Le 23 janvier dernier, le Journal de Montréal titrait « Trump signe contre l’avortement entouré d’hommes seulement » . Le journal outre-atlantique précise ensuite que ce nouveau décret signé le 23 janvier précédait d’un jour le « 44e anniversaire de Roe v. Wade  » soit  » l’arrêt emblématique de la Cour suprême qui a légalisé l’avortement en 1973″ .

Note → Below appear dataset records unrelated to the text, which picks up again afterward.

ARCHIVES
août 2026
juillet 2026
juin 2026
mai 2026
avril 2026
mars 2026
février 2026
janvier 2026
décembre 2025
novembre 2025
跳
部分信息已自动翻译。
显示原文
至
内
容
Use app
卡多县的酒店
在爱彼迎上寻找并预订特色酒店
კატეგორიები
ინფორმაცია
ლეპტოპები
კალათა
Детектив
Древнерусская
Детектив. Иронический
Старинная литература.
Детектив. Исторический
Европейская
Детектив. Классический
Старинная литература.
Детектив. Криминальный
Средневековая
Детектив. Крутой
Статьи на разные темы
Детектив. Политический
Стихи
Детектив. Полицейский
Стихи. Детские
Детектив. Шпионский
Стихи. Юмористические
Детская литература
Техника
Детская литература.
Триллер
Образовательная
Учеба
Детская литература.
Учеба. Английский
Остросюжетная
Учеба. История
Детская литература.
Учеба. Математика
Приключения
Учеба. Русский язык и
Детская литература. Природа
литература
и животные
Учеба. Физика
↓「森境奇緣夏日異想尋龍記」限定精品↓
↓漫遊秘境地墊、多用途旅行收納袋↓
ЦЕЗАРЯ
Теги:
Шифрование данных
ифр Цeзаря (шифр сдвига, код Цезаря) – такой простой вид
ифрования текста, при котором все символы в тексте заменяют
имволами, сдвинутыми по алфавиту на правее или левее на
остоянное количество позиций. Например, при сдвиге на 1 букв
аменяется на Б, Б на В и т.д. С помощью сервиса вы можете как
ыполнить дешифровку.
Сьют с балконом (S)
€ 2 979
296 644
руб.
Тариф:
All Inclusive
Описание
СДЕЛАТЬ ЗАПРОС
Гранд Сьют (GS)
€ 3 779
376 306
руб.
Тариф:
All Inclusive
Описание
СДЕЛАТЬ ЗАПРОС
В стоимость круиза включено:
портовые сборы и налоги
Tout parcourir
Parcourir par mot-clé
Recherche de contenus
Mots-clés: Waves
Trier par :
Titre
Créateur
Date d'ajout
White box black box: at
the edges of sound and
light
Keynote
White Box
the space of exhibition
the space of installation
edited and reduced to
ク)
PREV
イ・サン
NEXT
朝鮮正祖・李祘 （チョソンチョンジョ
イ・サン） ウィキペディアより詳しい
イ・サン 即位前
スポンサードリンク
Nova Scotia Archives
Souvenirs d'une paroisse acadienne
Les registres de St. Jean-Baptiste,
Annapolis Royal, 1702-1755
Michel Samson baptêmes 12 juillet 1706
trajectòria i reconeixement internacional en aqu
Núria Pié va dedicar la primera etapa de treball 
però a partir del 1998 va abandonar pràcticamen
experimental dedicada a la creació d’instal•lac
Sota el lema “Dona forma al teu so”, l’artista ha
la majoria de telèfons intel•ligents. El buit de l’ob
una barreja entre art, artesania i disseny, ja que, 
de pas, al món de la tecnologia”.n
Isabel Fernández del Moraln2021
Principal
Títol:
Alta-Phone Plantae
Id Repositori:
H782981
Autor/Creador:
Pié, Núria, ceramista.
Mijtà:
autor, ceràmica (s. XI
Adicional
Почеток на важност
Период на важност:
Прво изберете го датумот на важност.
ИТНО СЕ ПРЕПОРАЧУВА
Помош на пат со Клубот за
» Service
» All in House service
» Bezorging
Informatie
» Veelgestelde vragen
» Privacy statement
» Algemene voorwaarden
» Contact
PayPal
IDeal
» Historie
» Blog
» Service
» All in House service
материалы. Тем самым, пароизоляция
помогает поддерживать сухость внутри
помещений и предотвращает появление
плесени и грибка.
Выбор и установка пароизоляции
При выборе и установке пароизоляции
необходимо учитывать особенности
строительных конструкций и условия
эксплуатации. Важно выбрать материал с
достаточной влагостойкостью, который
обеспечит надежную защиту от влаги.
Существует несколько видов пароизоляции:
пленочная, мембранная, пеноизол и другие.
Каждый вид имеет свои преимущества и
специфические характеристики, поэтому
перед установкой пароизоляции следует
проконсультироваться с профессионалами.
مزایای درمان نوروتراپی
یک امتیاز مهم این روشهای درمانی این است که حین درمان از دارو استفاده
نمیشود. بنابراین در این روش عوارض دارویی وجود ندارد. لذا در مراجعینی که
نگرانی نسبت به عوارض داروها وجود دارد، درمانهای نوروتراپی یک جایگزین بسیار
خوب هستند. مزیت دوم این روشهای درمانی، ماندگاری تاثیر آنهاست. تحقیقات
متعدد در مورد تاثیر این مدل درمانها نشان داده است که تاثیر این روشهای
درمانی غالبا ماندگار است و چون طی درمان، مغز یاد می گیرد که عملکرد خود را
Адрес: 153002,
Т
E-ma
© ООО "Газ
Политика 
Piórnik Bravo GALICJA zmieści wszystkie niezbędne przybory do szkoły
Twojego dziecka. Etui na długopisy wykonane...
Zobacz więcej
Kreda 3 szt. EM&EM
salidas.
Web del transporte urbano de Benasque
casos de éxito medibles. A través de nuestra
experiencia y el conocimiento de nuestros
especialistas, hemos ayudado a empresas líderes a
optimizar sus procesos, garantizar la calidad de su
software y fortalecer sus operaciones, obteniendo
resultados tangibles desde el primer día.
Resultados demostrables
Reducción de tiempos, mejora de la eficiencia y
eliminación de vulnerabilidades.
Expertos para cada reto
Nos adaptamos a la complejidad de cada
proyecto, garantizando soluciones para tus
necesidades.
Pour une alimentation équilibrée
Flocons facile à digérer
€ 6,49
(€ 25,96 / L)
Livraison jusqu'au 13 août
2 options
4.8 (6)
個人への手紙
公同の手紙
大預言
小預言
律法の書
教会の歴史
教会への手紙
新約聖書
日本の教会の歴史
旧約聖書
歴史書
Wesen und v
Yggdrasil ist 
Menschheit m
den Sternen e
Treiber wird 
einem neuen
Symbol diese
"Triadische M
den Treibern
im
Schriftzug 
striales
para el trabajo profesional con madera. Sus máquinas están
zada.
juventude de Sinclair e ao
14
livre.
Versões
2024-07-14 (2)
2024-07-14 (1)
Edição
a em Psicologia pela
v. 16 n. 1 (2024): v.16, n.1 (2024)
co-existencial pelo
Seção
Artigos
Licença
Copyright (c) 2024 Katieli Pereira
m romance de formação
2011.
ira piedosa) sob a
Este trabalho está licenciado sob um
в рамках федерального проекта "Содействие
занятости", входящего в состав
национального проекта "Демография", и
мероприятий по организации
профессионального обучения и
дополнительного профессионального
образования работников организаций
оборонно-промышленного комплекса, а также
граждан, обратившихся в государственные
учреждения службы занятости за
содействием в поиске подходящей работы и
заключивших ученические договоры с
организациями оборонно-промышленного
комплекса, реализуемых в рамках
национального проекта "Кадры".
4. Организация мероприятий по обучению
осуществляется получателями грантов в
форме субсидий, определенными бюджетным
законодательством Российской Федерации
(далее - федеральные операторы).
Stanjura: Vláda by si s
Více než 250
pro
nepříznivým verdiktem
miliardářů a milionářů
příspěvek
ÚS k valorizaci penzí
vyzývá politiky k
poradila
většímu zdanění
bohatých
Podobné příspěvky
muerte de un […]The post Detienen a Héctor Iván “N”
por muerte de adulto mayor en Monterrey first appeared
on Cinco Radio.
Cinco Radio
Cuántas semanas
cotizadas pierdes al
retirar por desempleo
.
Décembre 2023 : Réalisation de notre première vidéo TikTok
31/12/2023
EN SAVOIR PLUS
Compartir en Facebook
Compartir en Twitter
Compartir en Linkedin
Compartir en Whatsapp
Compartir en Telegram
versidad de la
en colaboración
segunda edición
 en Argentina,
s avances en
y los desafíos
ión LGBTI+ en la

Ce décret prévoit selon la rédaction de France Inter, l’interdiction de « tout financements par des fonds fédéraux d’ONG internationales qui soutiennent l’avortement » . Cette annonce est bien passée auprès des opposants à l’avortement qui voient ici « une étape cruciale sur la voie pour rendre sa grandeur à l’Amérique » , selon Tony Perkins – président de l’organisation Family Research Council – , cité par le Journal de Montréal.

Voilà donc le machisme du 45e président des Etat-Unis, qui provoque et semble vouloir s’amuser avec les contestataires qui s’en remettent ainsi au pouvoir de la rue, appuyés par les associations. D’autant plus que le journal Le Monde laisse entendre qu’il s’agit d’un retour en arrière, car Trump « renoue avec Ronald Reagan  » et son « global gag rule » tout en agressant la santé des femmes.

Trump et ses sbires veulent prouver qu’ils les prennent bel et bien « par la chatte  » . Aujourd’hui, nous avons du mal à croire qu’hier encore, une femme s’apprêtait à être élue à la tête des États-Unis.

Donald’s american dream a 4 ans pour se réaliser, ça nous laisse donc du temps pour écrire des papiers.